How to Chop Silage
Do you know how to chop silage by fodder chopper? Silage is a harvested fodder that is fermented and stored, then used for livestock feed. After the silage is cut from the ground, it must be chopped and stored. Ideally, the silage will be held in compressed bags, which will cause the silage to ferment due to the lack of oxygen. Silage must be harvested carefully in order for the fermentation process to complete properly. Chopping the silage correctly involves careful preparation and concentration.
Things you’ll need:
Track mounted mower
Twine or rope
1. Cut the silage with a track-mounted mower from approximately an inch above the ground and place it in a pile.

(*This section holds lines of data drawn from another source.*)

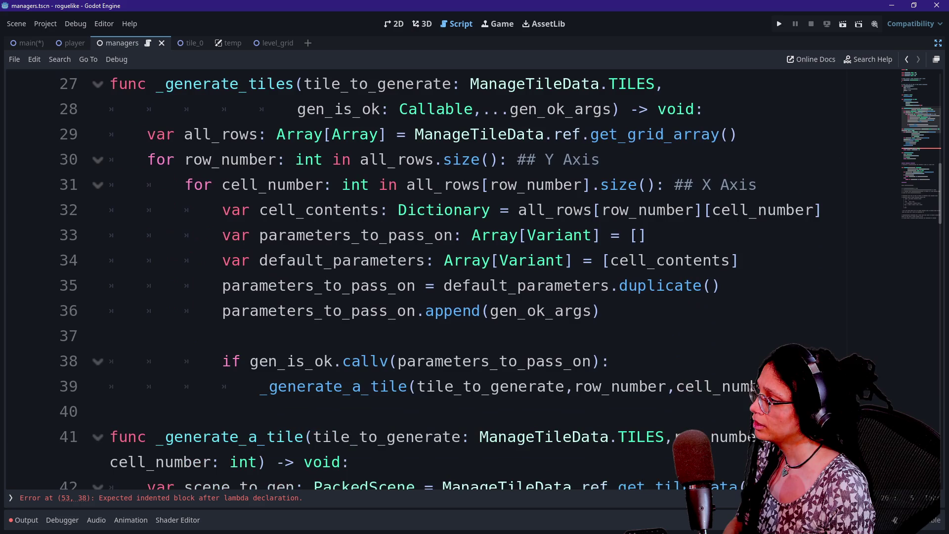
{"action": "scroll", "coordinate": [454, 279], "scroll_direction": "up", "scroll_amount": 3}
{"action": "scroll", "coordinate": [435, 280], "scroll_direction": "down", "scroll_amount": 7}
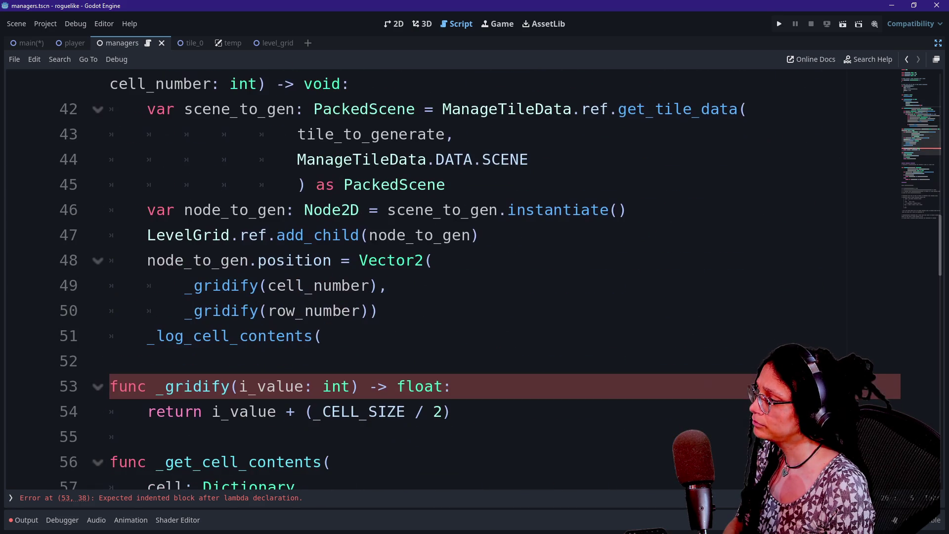
{"action": "scroll", "coordinate": [445, 277], "scroll_direction": "up", "scroll_amount": 2}
{"action": "scroll", "coordinate": [445, 277], "scroll_direction": "down", "scroll_amount": 2}
{"action": "left_click", "coordinate": [158, 361]}
{"action": "key", "text": "Return"}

2. Use a good chopping tool to prevent the silage from shredding and creating a more uniform chop. Silage may be chopped with a type of fodder chopper as required.
3. Judge the moisture content of the silage. The moisture content lets you know the stage of maturity of the silage at harvest. Silage that is too wet can lead to acid-type fermentation, which will decrease feed intake and might cause ketosis in cows. Silage that is too dry will result in significant air pockets that lead to poor fermentation and less beneficial acids for cows to use for meat and milk.
Ideally, the silage should contain between 60 to 70% moisture. Moisture can be measured with a microwave, a moisture tester, or a simple hand test. Hold the silage in your hand and squeeze tightly for 90 seconds. Loosen your grip. If the silage expands slowly and there is no dampness on your hands, the silage is good for chopping.
4. Place the silage pile on a hard surface where it will not matter if the knife cuts into it (such as logs).
5. Chop the silage to the correct length. Silage should be fine enough so that when it is packed, oxygen can be quickly eliminated for a good fermentation, but long enough for cud-chewing by cows. Alfalfa haylage should be 3/16 of an inch in length, unprocessed corn silage should be approximately 1/2 inch, and processed corn silage should be 3/4 inch.
6. Fill the chopped silage into plastic bags in layers without making any holes. You can use a regular plastic shopping bag, taking care to squeeze the bag of any excess air. Compress the bag and twist at the neck, tying it as tightly as possible with rope or twine so the silage is compacted. Triple-wrap the silage by placing the first bag into a second, and the second into a third, for extra protection and compression. The chopped silage can now be stored in a safe area where it will be protected from pests.